++++ Text excerpt
Step 5: Purification

Raw insulin from either host contains bacterial proteins, cell fragments, endotoxins, and misfolded insulin molecules. Purification runs the mixture through multiple rounds of chromatography, a technique that separates molecules based on size, charge, or how they interact with specific surfaces. Each pass removes a different category of contaminant.

The U.S. Pharmacopeia sets strict limits on what can remain in the final product. Proinsulin contamination must be no more than 10 nanograms per milligram of insulin. Large clumped proteins can’t exceed 1 percent. Bacterial endotoxins (fever-causing molecules shed by bacteria) are capped at 10 endotoxin units per milligram. Total bacterial counts must stay below 300 colony-forming units per gram. The finished insulin must deliver at least 27.0 units of activity per milligram to earn a “purified” label.

How Insulin Analogs Are Engineered

Standard synthetic insulin is identical to the insulin your pancreas makes. But manufacturers also produce modified versions called analogs, designed to act faster or last longer than natural insulin. These are made using the same recombinant process, with small, deliberate changes to the amino acid sequence of the gene before it goes into the host cell.

Rapid-acting analogs work by preventing insulin molecules from clumping together after injection. Natural insulin forms clusters of six molecules (hexamers) under the skin, which must break apart before insulin can enter the bloodstream. Small amino acid swaps discourage this clumping:

  • Lispro (Humalog): Two amino acids near the end of the B chain swap positions, proline and lysine at positions 28 and 29.
  • Aspart (Novolog): Proline at position B28 is replaced with aspartic acid.
  • Glulisine (Apidra): Two substitutions, one at B3 and one at B29, further reduce self-association.

Long-acting analogs take the opposite approach, slowing absorption so the insulin works over 18 to 24 hours. Insulin glargine (Lantus) adds two arginine amino acids to the end of the B chain and swaps one amino acid on the A chain. These changes shift the protein’s solubility so it forms tiny crystals under the skin that dissolve gradually. These analogs cost roughly six times more than standard human insulin, largely because of pricing decisions rather than production complexity.

Biosimilar Insulin

As patents on brand-name insulin analogs expire, other manufacturers can produce biosimilars: versions that are highly similar to the original but made in a different facility, sometimes using a different cell line or purification setup. Because insulin is a biological product (not a simple chemical), biosimilars can’t be exact copies the way generic pills are. They must demonstrate through clinical testing that they perform the same way in the body.

Some biosimilars go a step further and earn an “interchangeable” designation from the FDA, meaning a pharmacist can substitute them for the brand-name product without needing the prescribing doctor’s approval. This distinction requires additional data showing that switching between the biosimilar and the original causes no difference in safety or effectiveness. Several interchangeable biosimilar insulins have reached the U.S. market, expanding access and putting downward pressure on prices.
++++++++
++++ Extracted material
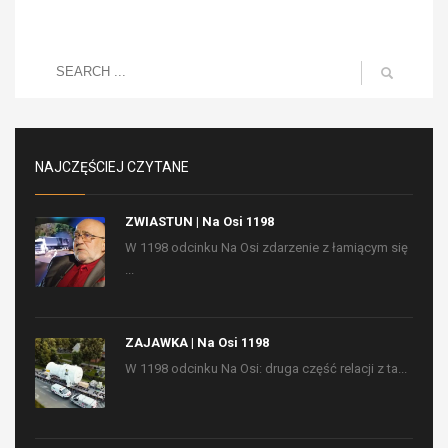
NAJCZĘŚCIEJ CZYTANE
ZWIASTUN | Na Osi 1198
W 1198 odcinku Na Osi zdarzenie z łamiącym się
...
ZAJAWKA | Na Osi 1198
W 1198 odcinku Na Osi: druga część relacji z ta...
++++++++
◆ Problem statement: Transcribe the passage of the insulin manufacturing text starting at "Rapid-acting analogs work" and ending at "with aspartic acid.".

◆ Task solution:
Rapid-acting analogs work by preventing insulin molecules from clumping together after injection. Natural insulin forms clusters of six molecules (hexamers) under the skin, which must break apart before insulin can enter the bloodstream. Small amino acid swaps discourage this clumping:

  • Lispro (Humalog): Two amino acids near the end of the B chain swap positions, proline and lysine at positions 28 and 29.
  • Aspart (Novolog): Proline at position B28 is replaced with aspartic acid.